Coping Through Heartache
Heartache is so much more than feeling bummed out or upset, it’s losing part of yourself. Our decision to not move forward with fertility treatments right now has left my heart feeling pretty battered and bruised.
The months of rollercoaster emotions hoping that this was *the* month only to be left crying in the bathroom were all for naught. My career choices (or lack thereof) that were designed around being a young mom, pointless. The Pinterest boards of cute kid stuff and the little t-shirt I got to announce our eventual pregnancy, a stab in my already bleeding heart.
I have never known heartache like this.
My life hasn’t been particularly challenging. In this way, I have been both blessed and ill-prepared for challenges. But when you lose a dream that is so fundamental to who you are you didn’t even recognize it as a dream, your identity distorts.
I have spent the last few months reeling from the distortions of who I was.

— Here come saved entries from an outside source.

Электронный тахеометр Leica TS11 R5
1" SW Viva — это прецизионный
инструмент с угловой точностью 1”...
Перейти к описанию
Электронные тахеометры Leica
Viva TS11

I have tried to grasp something, anything, to give roots to who I am and a road to who I’m becoming. I have learned through this reeling that love, love is the only thing I have to grasp onto.
It seems trivial to say, but that is what keeps me grounded. My past, it’s rooted in love. The love of parents who modeled the joy of parenthood and inspired me to make it a priority in my youth. The friends who have supported and loved me through middle school’s bad hair choices, crushes and crushed hearts in high school, and the excitement that came with college. A husband who, from day one, has been the biggest advocate for my dreams and the future we were building together. Even my dogs have been a constant source of comfort and love.